Clinical features, results of brain imaging and other tests in the cerebrospinal fluid among children diagnosed with tuberculous meningitis descriptive study Why was the study done? What did the researchers do? Records of children aged between 6 months and 12 years who presented to the health care centre with signs and symptoms of central nervous system (CNS) disease and assessed for tuberculous meningitis (TBM) clinical trial eligibility were reviewed. The research team studied the signs and symptoms of the TBM, results of the CT/MRI brain scan and tests which were done in the cerebrospinal fluid (CSF) during hospitalization. What did the researchers find? Total number of children who presented to the health centre during the study period with CNS complaints and underwent lumbar puncture were 600. Among them 61 were diagnosed with CNS TB (47 had TBM and 14 had tuberculoma).

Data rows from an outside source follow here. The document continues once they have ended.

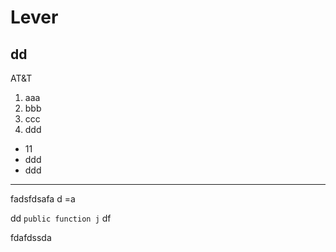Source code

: # Lever
## dd
AT&T



1. aaa
2. bbb
3. ccc
4. ddd

* 11
* ddd
* ddd

***

fadsfdsafa 
d
=a



dd
`public function j`
df

fdafdssda
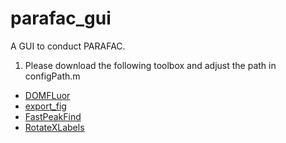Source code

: parafac_gui
===========
A GUI to conduct PARAFAC.

1. Please download the following toolbox and adjust the path in configPath.m
  * [DOMFLuor](http://www.models.life.ku.dk/al_domfluor)
  * [export_fig](http://www.mathworks.com/matlabcentral/fileexchange/23629-export-fig)
  * [FastPeakFind](http://www.mathworks.com/matlabcentral/fileexchange/37388-fast-2d-peak-finder)
  * [RotateXLabels](http://www.mathworks.com/matlabcentral/fileexchange/45172-rotatexlabels)
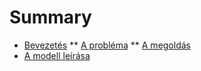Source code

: # Summary

* [Bevezetés](README.md)
** [A probléma](README1.md)
** [A megoldás](README2.md)
* [A modell leírása](chapter1.md)


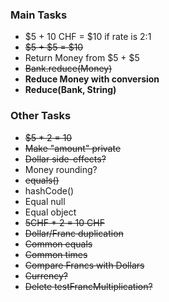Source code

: ### Main Tasks

- $5 + 10 CHF = $10 if rate is 2:1
- ~~$5 + $5 = $10~~
- Return Money from $5 + $5
- ~~Bank.reduce(Money)~~
- **Reduce Money with conversion**
- **Reduce(Bank, String)**

### Other Tasks
- ~~$5 * 2 = 10~~
- ~~Make "amount" private~~
- ~~Dollar side-effects?~~
- Money rounding?
- ~~equals()~~
- hashCode()
- Equal null
- Equal object
- ~~5CHF * 2 = 10 CHF~~
- ~~Dollar/Franc duplication~~
- ~~Common equals~~
- ~~Common times~~
- ~~Compare Francs with Dollars~~
- ~~Currency?~~
- ~~Delete testFrancMultiplication?~~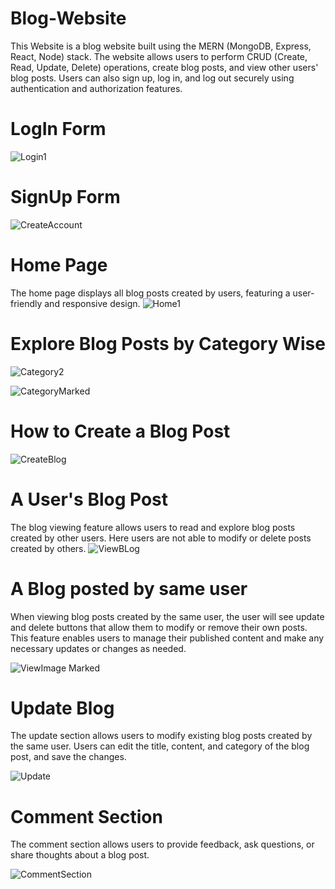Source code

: # Blog-Website
This Website is a blog website built using the MERN (MongoDB, Express, React, Node) stack. 
The website allows users to perform CRUD (Create, Read, Update, Delete) operations, create blog posts, and view other users' blog posts. 
Users can also sign up, log in, and log out securely using authentication and authorization features.

# LogIn Form
![Login1](https://user-images.githubusercontent.com/108294989/236291628-5c233aea-7485-4a7f-b510-3abf2ef8509a.PNG)

# SignUp Form
![CreateAccount](https://user-images.githubusercontent.com/108294989/236291390-3f861925-20ea-4d5b-9950-f6f6c31236fa.PNG)

# Home Page 
The home page displays all blog posts created by users, featuring a user-friendly and responsive design.
![Home1](https://user-images.githubusercontent.com/108294989/236292680-f9cf4ba5-057d-45fb-83c0-9da19bfd2571.PNG)

# Explore Blog Posts by Category Wise

![Category2](https://user-images.githubusercontent.com/108294989/236293168-105c17f7-fd3b-446f-b568-b8a34b40a4c9.PNG)

![CategoryMarked](https://user-images.githubusercontent.com/108294989/236294725-d5514388-d856-4a56-9c89-90becdd0bde6.jpg)

# How to Create a Blog Post
![CreateBlog](https://user-images.githubusercontent.com/108294989/236295034-afcdd82f-f324-49da-a405-2974de46cb61.PNG)

# A User's Blog Post
The blog viewing feature allows users to read and explore blog posts created by other users. Here users are not able to modify or delete posts created by others.
![ViewBLog](https://user-images.githubusercontent.com/108294989/236295427-7863fb7c-0764-4653-ad25-5cba8f2cc35a.PNG)

# A Blog posted by same user
When viewing blog posts created by the same user, the user will see update and delete buttons that allow them to modify or remove their own posts. 
This feature enables users to manage their published content and make any necessary updates or changes as needed.

![ViewImage Marked](https://user-images.githubusercontent.com/108294989/236297359-aa45e76d-04bc-45cf-bd20-17fd9b6f10dd.jpg)

# Update Blog 
The update section allows users to modify existing blog posts created by the same user. 
Users can edit the title, content, and category of the blog post, and save the changes. 

![Update](https://user-images.githubusercontent.com/108294989/236298499-d222116b-6022-4765-992c-7889e974ae76.PNG)


# Comment Section
The comment section allows users to provide feedback, ask questions, or share thoughts about a blog post.

![CommentSection](https://user-images.githubusercontent.com/108294989/236297777-2fab284b-586c-4c91-aa04-2480fe95919e.PNG)




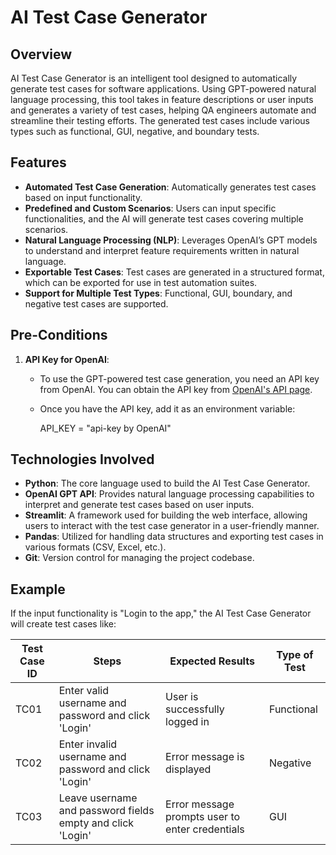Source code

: # AI Test Case Generator

## Overview
AI Test Case Generator is an intelligent tool designed to automatically generate test cases for software applications. Using GPT-powered natural language processing, this tool takes in feature descriptions or user inputs and generates a variety of test cases, helping QA engineers automate and streamline their testing efforts. The generated test cases include various types such as functional, GUI, negative, and boundary tests.

## Features
- **Automated Test Case Generation**: Automatically generates test cases based on input functionality.
- **Predefined and Custom Scenarios**: Users can input specific functionalities, and the AI will generate test cases covering multiple scenarios.
- **Natural Language Processing (NLP)**: Leverages OpenAI’s GPT models to understand and interpret feature requirements written in natural language.
- **Exportable Test Cases**: Test cases are generated in a structured format, which can be exported for use in test automation suites.
- **Support for Multiple Test Types**: Functional, GUI, boundary, and negative test cases are supported.
  
## Pre-Conditions
1. **API Key for OpenAI**: 
   - To use the GPT-powered test case generation, you need an API key from OpenAI. You can obtain the API key from [OpenAI's API page](https://platform.openai.com/signup).
   - Once you have the API key, add it as an environment variable:
     
      API_KEY = "api-key by OpenAI"
     

## Technologies Involved
- **Python**: The core language used to build the AI Test Case Generator.
- **OpenAI GPT API**: Provides natural language processing capabilities to interpret and generate test cases based on user inputs.
- **Streamlit**: A framework used for building the web interface, allowing users to interact with the test case generator in a user-friendly manner.
- **Pandas**: Utilized for handling data structures and exporting test cases in various formats (CSV, Excel, etc.).
- **Git**: Version control for managing the project codebase.


## Example
If the input functionality is "Login to the app," the AI Test Case Generator will create test cases like:

| Test Case ID | Steps                                                         | Expected Results                             | Type of Test |
|--------------|---------------------------------------------------------------|----------------------------------------------|--------------|
| TC01         | Enter valid username and password and click 'Login'           | User is successfully logged in               | Functional   |
| TC02         | Enter invalid username and password and click 'Login'         | Error message is displayed                   | Negative     |
| TC03         | Leave username and password fields empty and click 'Login'    | Error message prompts user to enter credentials | GUI          |



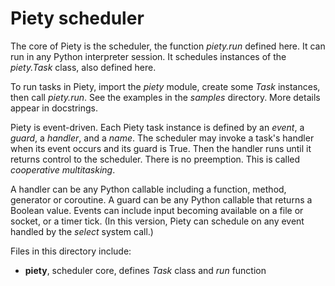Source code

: Piety scheduler
=====

The core of Piety is the scheduler, the function *piety.run* defined
here. It can run in any Python interpreter session.  It schedules
instances of the *piety.Task* class, also defined here.

To run tasks in Piety, import the *piety* module, create some *Task*
instances, then call *piety.run*.  See the examples in the *samples*
directory.  More details appear in docstrings.

Piety is event-driven.  Each Piety task instance is defined by an
*event*, a *guard*, a *handler*, and a *name*.  The scheduler may
invoke a task's handler when its event occurs and its guard is True.
Then the handler runs until it returns control to the scheduler.
There is no preemption.  This is called *cooperative multitasking*.

A handler can be any Python callable including a function, method,
generator or coroutine.  A guard can be any Python callable that
returns a Boolean value.  Events can include input becoming available
on a file or socket, or a timer tick. (In this version, Piety can
schedule on any event handled by the *select* system call.)

Files in this directory include:

- **piety**, scheduler core, defines *Task* class and *run* function
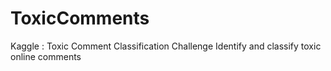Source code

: # ToxicComments
Kaggle : Toxic Comment Classification Challenge Identify and classify toxic online comments
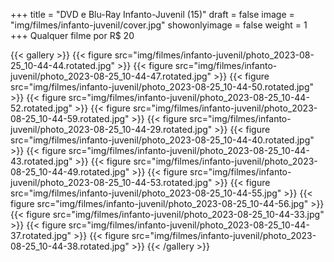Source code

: +++
title = "DVD e Blu-Ray Infanto-Juvenil (15)"
draft = false
image = "img/filmes/infanto-juvenil/cover.jpg"
showonlyimage = false
weight = 1
+++
Qualquer filme por <span class="price">R$ 20</span>
<!--more-->


{{< gallery >}}
	{{< figure src="img/filmes/infanto-juvenil/photo_2023-08-25_10-44-44.rotated.jpg" >}}
	{{< figure src="img/filmes/infanto-juvenil/photo_2023-08-25_10-44-47.rotated.jpg" >}}
	{{< figure src="img/filmes/infanto-juvenil/photo_2023-08-25_10-44-50.rotated.jpg" >}}
	{{< figure src="img/filmes/infanto-juvenil/photo_2023-08-25_10-44-52.rotated.jpg" >}}
	{{< figure src="img/filmes/infanto-juvenil/photo_2023-08-25_10-44-59.rotated.jpg" >}}
	{{< figure src="img/filmes/infanto-juvenil/photo_2023-08-25_10-44-29.rotated.jpg" >}}
	{{< figure src="img/filmes/infanto-juvenil/photo_2023-08-25_10-44-40.rotated.jpg" >}}
	{{< figure src="img/filmes/infanto-juvenil/photo_2023-08-25_10-44-43.rotated.jpg" >}}
	{{< figure src="img/filmes/infanto-juvenil/photo_2023-08-25_10-44-49.rotated.jpg" >}}
	{{< figure src="img/filmes/infanto-juvenil/photo_2023-08-25_10-44-53.rotated.jpg" >}}
	{{< figure src="img/filmes/infanto-juvenil/photo_2023-08-25_10-44-55.jpg" >}}
	{{< figure src="img/filmes/infanto-juvenil/photo_2023-08-25_10-44-56.jpg" >}}
	{{< figure src="img/filmes/infanto-juvenil/photo_2023-08-25_10-44-33.jpg" >}}
	{{< figure src="img/filmes/infanto-juvenil/photo_2023-08-25_10-44-37.rotated.jpg" >}}
	{{< figure src="img/filmes/infanto-juvenil/photo_2023-08-25_10-44-38.rotated.jpg" >}}
{{< /gallery >}}	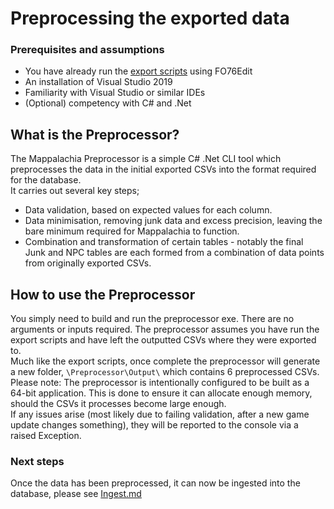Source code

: # Preprocessing the exported data

### Prerequisites and assumptions
* You have already run the [export scripts](EditScripts.md) using FO76Edit
* An installation of Visual Studio 2019
* Familiarity with Visual Studio or similar IDEs
* (Optional) competency with C# and .Net

## What is the Preprocessor?
The Mappalachia Preprocessor is a simple C# .Net CLI tool which preprocesses the data in the initial exported CSVs into the format required for the database.<br/>
It carries out several key steps;
* Data validation, based on expected values for each column.
* Data minimisation, removing junk data and excess precision, leaving the bare minimum required for Mappalachia to function.
* Combination and transformation of certain tables - notably the final Junk and NPC tables are each formed from a combination of data points from originally exported CSVs.

## How to use the Preprocessor
You simply need to build and run the preprocessor exe. There are no arguments or inputs required. The preprocessor assumes you have run the export scripts and have left the outputted CSVs where they were exported to.<br/>
Much like the export scripts, once complete the preprocessor will generate a new folder, `\Preprocessor\Output\` which contains 6 preprocessed CSVs.<br/>
Please note: The preprocessor is intentionally configured to be built as a 64-bit application. This is done to ensure it can allocate enough memory, should the CSVs it processes become large enough.<br/>
If any issues arise (most likely due to failing validation, after a new game update changes something), they will be reported to the console via a raised Exception.

### Next steps
Once the data has been preprocessed, it can now be ingested into the database, please see [Ingest.md](Ingest.md)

Half of them were less than five years of age. Ten had neurological dysfunction. Fever, vomiting were the common complaints. Almost half of the children had vomiting, altered level of consciousness and seizures. Tests done in the CSF detected the bacteria causing TBM in half of the children. Abnormal cell counts or biochemical changes in the CSF specific to TBM were observed in half of the children. Abnormalities in CT/MRI imaging with features specific to the disease were observed in closer to three fourth of the children. What do the findings mean? Children with TBM often present late for care with severe forms and its complications. There would be diagnostic challenges as the symptoms were vague and might not present in a specific manner, specific tests in the CSF could be negative and if undiagnosed could lead to severe morbidity impacting the quality of life or death. Taking the overall picture of presenting complaints, results of CSF test and brain scan and with high degree of suspicion, TBM should be diagnosed early and managed appropriately.